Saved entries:
====
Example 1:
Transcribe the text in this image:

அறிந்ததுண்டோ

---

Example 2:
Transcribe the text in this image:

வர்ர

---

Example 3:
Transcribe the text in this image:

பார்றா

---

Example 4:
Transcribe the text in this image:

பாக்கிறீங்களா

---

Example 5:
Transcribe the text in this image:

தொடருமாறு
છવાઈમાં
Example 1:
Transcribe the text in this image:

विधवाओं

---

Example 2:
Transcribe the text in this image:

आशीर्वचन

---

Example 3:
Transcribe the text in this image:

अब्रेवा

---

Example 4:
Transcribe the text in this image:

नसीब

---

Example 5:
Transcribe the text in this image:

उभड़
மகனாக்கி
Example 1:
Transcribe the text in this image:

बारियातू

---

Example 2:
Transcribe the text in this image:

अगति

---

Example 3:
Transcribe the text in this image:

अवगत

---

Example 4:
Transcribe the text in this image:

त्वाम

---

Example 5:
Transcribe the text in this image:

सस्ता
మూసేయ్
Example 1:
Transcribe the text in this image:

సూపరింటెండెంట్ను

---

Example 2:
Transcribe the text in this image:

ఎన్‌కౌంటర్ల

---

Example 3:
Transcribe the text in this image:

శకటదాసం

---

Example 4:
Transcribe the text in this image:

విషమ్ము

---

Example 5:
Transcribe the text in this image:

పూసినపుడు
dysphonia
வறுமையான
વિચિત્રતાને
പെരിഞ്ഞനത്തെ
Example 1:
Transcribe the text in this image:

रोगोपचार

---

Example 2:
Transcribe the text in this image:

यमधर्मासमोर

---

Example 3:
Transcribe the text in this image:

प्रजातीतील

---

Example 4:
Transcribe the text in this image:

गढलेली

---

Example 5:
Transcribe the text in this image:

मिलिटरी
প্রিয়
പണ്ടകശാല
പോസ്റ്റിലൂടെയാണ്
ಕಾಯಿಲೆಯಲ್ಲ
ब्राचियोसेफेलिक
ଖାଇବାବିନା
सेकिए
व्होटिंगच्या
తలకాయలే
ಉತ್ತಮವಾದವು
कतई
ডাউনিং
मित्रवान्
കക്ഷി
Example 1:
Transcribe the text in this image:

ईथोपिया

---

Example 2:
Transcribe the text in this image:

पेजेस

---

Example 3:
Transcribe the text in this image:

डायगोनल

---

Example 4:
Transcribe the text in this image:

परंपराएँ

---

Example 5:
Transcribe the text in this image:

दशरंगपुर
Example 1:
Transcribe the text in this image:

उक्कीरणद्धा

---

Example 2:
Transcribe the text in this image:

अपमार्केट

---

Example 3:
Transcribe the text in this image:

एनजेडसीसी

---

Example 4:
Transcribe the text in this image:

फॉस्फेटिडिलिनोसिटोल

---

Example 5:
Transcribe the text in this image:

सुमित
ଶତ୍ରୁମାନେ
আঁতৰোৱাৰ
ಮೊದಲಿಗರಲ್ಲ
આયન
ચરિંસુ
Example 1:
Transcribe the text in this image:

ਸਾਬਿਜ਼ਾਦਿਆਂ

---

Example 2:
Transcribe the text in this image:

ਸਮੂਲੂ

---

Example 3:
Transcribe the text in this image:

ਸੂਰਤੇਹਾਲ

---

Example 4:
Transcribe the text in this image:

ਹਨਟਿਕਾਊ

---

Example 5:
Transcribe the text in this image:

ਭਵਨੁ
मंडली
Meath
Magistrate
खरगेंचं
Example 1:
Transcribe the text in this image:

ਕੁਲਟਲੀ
====
> [Your assignment] All the lines above should be written out once more, exactly.

> [Solution]
Example 1:
Transcribe the text in this image:

அறிந்ததுண்டோ

---

Example 2:
Transcribe the text in this image:

வர்ர

---

Example 3:
Transcribe the text in this image:

பார்றா

---

Example 4:
Transcribe the text in this image:

பாக்கிறீங்களா

---

Example 5:
Transcribe the text in this image:

தொடருமாறு
છવાઈમાં
Example 1:
Transcribe the text in this image:

विधवाओं

---

Example 2:
Transcribe the text in this image:

आशीर्वचन

---

Example 3:
Transcribe the text in this image:

अब्रेवा

---

Example 4:
Transcribe the text in this image:

नसीब

---

Example 5:
Transcribe the text in this image:

उभड़
மகனாக்கி
Example 1:
Transcribe the text in this image:

बारियातू

---

Example 2:
Transcribe the text in this image:

अगति

---

Example 3:
Transcribe the text in this image:

अवगत

---

Example 4:
Transcribe the text in this image:

त्वाम

---

Example 5:
Transcribe the text in this image:

सस्ता
మూసేయ్
Example 1:
Transcribe the text in this image:

సూపరింటెండెంట్ను

---

Example 2:
Transcribe the text in this image:

ఎన్‌కౌంటర్ల

---

Example 3:
Transcribe the text in this image:

శకటదాసం

---

Example 4:
Transcribe the text in this image:

విషమ్ము

---

Example 5:
Transcribe the text in this image:

పూసినపుడు
dysphonia
வறுமையான
વિચિત્રતાને
പെരിഞ്ഞനത്തെ
Example 1:
Transcribe the text in this image:

रोगोपचार

---

Example 2:
Transcribe the text in this image:

यमधर्मासमोर

---

Example 3:
Transcribe the text in this image:

प्रजातीतील

---

Example 4:
Transcribe the text in this image:

गढलेली

---

Example 5:
Transcribe the text in this image:

मिलिटरी
প্রিয়
പണ്ടകശാല
പോസ്റ്റിലൂടെയാണ്
ಕಾಯಿಲೆಯಲ್ಲ
ब्राचियोसेफेलिक
ଖାଇବାବିନା
सेकिए
व्होटिंगच्या
తలకాయలే
ಉತ್ತಮವಾದವು
कतई
ডাউনিং
मित्रवान्
കക്ഷി
Example 1:
Transcribe the text in this image:

ईथोपिया

---

Example 2:
Transcribe the text in this image:

पेजेस

---

Example 3:
Transcribe the text in this image:

डायगोनल

---

Example 4:
Transcribe the text in this image:

परंपराएँ

---

Example 5:
Transcribe the text in this image:

दशरंगपुर
Example 1:
Transcribe the text in this image:

उक्कीरणद्धा

---

Example 2:
Transcribe the text in this image:

अपमार्केट

---

Example 3:
Transcribe the text in this image:

एनजेडसीसी

---

Example 4:
Transcribe the text in this image:

फॉस्फेटिडिलिनोसिटोल

---

Example 5:
Transcribe the text in this image:

सुमित
ଶତ୍ରୁମାନେ
আঁতৰোৱাৰ
ಮೊದಲಿಗರಲ್ಲ
આયન
ચરિંસુ
Example 1:
Transcribe the text in this image:

ਸਾਬਿਜ਼ਾਦਿਆਂ

---

Example 2:
Transcribe the text in this image:

ਸਮੂਲੂ

---

Example 3:
Transcribe the text in this image:

ਸੂਰਤੇਹਾਲ

---

Example 4:
Transcribe the text in this image:

ਹਨਟਿਕਾਊ

---

Example 5:
Transcribe the text in this image:

ਭਵਨੁ
मंडली
Meath
Magistrate
खरगेंचं
Example 1:
Transcribe the text in this image:

ਕੁਲਟਲੀ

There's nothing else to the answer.